In the last post, we looked at Step 1 and Step 2 of Fighting for Financial Balance (Gathering the Honesty and Courage to Start, and Starting to Keep Track). In this post we look at Money In and Money Out. Everyone agrees that having more money coming than is going out is essential for financial balance. But if it were that easy, we'd all be financially stable and all the bankruptcy lawyers would be out of work. But that's not the case, and it's not that easy. This exercise is about where you're at now and where you'll be in the future. It's worth the hard work to do both of these exercises!

Step 3 - Money In - A Sobering Dash of Reality 

How much income is enough? 

Look at your household income. How much are you taking home every month from your work? After you've paid taxes, health insurance, retirement, work permits, documentation and any other non-optional deductions, what do you get to work with? And is that number going to go up or down in the upcoming year or two?

Be brutally honest and be sure to add a healthy dose of future-oriented realism. We only get to control a part of this income equation (your efforts). You can be an excellent salesman, but if your industry is on a decline globally, your outlook isn't very good. If you think your salary is going to increase in the near future, you should have a good reason why that is the case. 

Cost of living increases often don't keep pace with the true price of life, especially when you live overseas and currency value fluctuates and government decisions can dramatically impact the cost of life overnight. Throw in other variables specific to you, such as having kids, who should have their own inflation and cost of living increase tables (how is it possible that my son drinks his body weight in milk every day? Is this physically possible??). 

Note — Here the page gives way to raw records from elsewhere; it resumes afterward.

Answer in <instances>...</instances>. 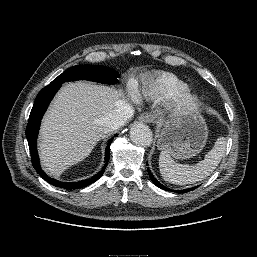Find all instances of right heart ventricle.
Wrapping results in <instances>:
<instances>
[{"label": "right heart ventricle", "mask_w": 257, "mask_h": 257, "mask_svg": "<svg viewBox=\"0 0 257 257\" xmlns=\"http://www.w3.org/2000/svg\"><path fill=\"white\" fill-rule=\"evenodd\" d=\"M188 88V85L177 76L167 72H158L148 76L135 89L138 99L167 100L176 93Z\"/></svg>", "instance_id": "obj_1"}]
</instances>
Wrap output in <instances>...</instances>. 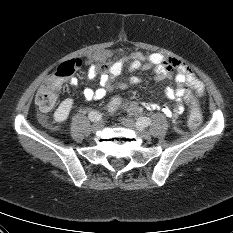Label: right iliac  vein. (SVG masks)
<instances>
[{"mask_svg":"<svg viewBox=\"0 0 233 233\" xmlns=\"http://www.w3.org/2000/svg\"><path fill=\"white\" fill-rule=\"evenodd\" d=\"M102 127H103V123H102V121H95L94 123H93V125H92V130L93 131H98V130H100V129H102Z\"/></svg>","mask_w":233,"mask_h":233,"instance_id":"obj_1","label":"right iliac vein"}]
</instances>
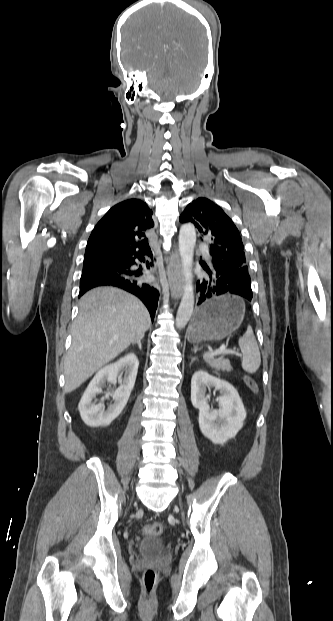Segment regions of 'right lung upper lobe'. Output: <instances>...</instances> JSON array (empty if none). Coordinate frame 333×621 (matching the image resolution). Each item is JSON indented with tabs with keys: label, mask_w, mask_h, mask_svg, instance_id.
<instances>
[{
	"label": "right lung upper lobe",
	"mask_w": 333,
	"mask_h": 621,
	"mask_svg": "<svg viewBox=\"0 0 333 621\" xmlns=\"http://www.w3.org/2000/svg\"><path fill=\"white\" fill-rule=\"evenodd\" d=\"M152 210L140 199L113 206L94 227L84 259L150 251L145 232L154 226Z\"/></svg>",
	"instance_id": "obj_1"
}]
</instances>
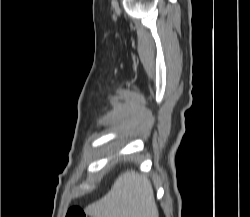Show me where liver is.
Masks as SVG:
<instances>
[{"label": "liver", "instance_id": "obj_1", "mask_svg": "<svg viewBox=\"0 0 250 217\" xmlns=\"http://www.w3.org/2000/svg\"><path fill=\"white\" fill-rule=\"evenodd\" d=\"M85 211L91 217H159L150 180L135 170L121 173L111 190Z\"/></svg>", "mask_w": 250, "mask_h": 217}]
</instances>
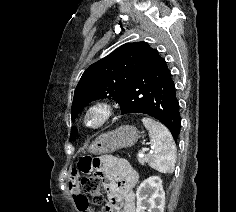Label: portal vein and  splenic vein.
<instances>
[{"mask_svg":"<svg viewBox=\"0 0 236 212\" xmlns=\"http://www.w3.org/2000/svg\"><path fill=\"white\" fill-rule=\"evenodd\" d=\"M143 150H146V149H143ZM150 153L152 154V153H153V151L151 150V151H150Z\"/></svg>","mask_w":236,"mask_h":212,"instance_id":"18ae733b","label":"portal vein and splenic vein"}]
</instances>
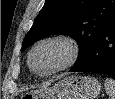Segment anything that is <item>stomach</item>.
<instances>
[{"instance_id":"obj_1","label":"stomach","mask_w":115,"mask_h":99,"mask_svg":"<svg viewBox=\"0 0 115 99\" xmlns=\"http://www.w3.org/2000/svg\"><path fill=\"white\" fill-rule=\"evenodd\" d=\"M101 91L100 82L90 76H69L51 87L27 92V99H95Z\"/></svg>"}]
</instances>
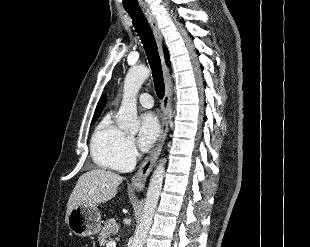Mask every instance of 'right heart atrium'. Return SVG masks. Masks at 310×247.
Listing matches in <instances>:
<instances>
[{
	"mask_svg": "<svg viewBox=\"0 0 310 247\" xmlns=\"http://www.w3.org/2000/svg\"><path fill=\"white\" fill-rule=\"evenodd\" d=\"M138 151L132 136H124L116 161L117 170H126L135 162Z\"/></svg>",
	"mask_w": 310,
	"mask_h": 247,
	"instance_id": "d8ad5b80",
	"label": "right heart atrium"
}]
</instances>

The currency that you're being paid in can mitigate some of these problems, or expose you to new ones. Being paid in U.S. dollars or Euros can give you some independence from the fluctuations of the local economy. 

Whatever you do, don't bank on "hopefully," and don't assume that your world tomorrow is going to be the same as it is today. Change is one of the few constants in life, and we should plan accordingly. 

You also need to ask yourself if your income is "enough." I hesitate to ask this question, because of potential misunderstanding. I'm not asking is your income what you want it to be, that's an easy answer - of course not! We'd all like our income to be a little bit more. But is it enough? If it's not, you've got to consider making some changes - maybe switch jobs, maybe start some side work, maybe make a move into a higher paying position; there are always options, but they almost always require initiative, risk and sacrifice on our part. 

But again, ask yourself, is this salary truly enough? And if it is not, then what can I do about that? This is too big a topic to dig into inside of this post, but it is worth considering what steps would you take in order to increase your household income. It might be finding a new position in a new country, or a new position in the same area you currently live in. It might be starting a side job, or doing some free-lance work. It might be doing some bartering and trading your time and expertise to reduce some of your expenses. Thinking outside the box is uncomfortable, and can be awkward initially, especially if you're an expat and you're unsure of where to start. But consider your skill set (for many expats, teaching English can be a nice side income, whether its tutoring, teaching a class or doing online editing, also consider consulting and remote work, but again that is a conversation for another time) and consider how you might monetize that skill set. The opportunities are there, we just have to be proactive and persistent in finding them, and be very aware of the trade-offs we are making in starting that new work.

 
Step 4 - Money Out - Organizing our Expenses

Start by looking at your planned expenses.

We tend to have expenses that reoccur like clockwork. Our electric bill. Our rent payment. Our internet bill. School bills. Our cellphone bill. We know what they are, and we can't really avoid them without seriously disrupting our lives. Take a look at them and add up how much you pay for monthly bills. Make sure you capture as many as possible. We're not making changes to our spending behavior yet, we're just mapping out where our expenses are. But during this process a funny thing starts to happen - we begin to really notice where our money is going. And we start to realize that we're paying for services we don't use anymore, don't like anymore or we're overpaying for services. This is a great opportunity to take a roll call of all the monthly expenses we are paying, and decide if we really need them.  These expenses are usually pretty stable, and we don't expect them to fluctuate dramatically from year to year. 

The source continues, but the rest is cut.